» **PROMPT**:
Every record is to be printed exactly as written, and any picture in it is skipped.

» **RECORD EXTRACTS**:
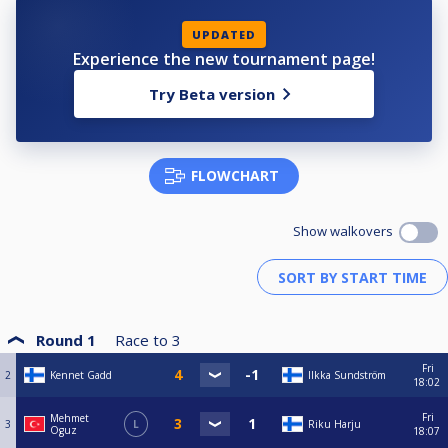
UPDATED
Experience the new tournament page!
Try Beta version
FLOWCHART
Show walkovers
Round 1
Race to
3
Fri
2
Kennet Gadd
Ilkka Sundström
18:02
Fri
Mehmet
3
L
Riku Harju
Oguz
18:07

» **WRITTEN ANSWER**:
UPDATED
Experience the new tournament page!
Try Beta version
FLOWCHART
Show walkovers
Round 1
Race to
3
Fri
2
Kennet Gadd
Ilkka Sundström
18:02
Fri
Mehmet
3
L
Riku Harju
Oguz
18:07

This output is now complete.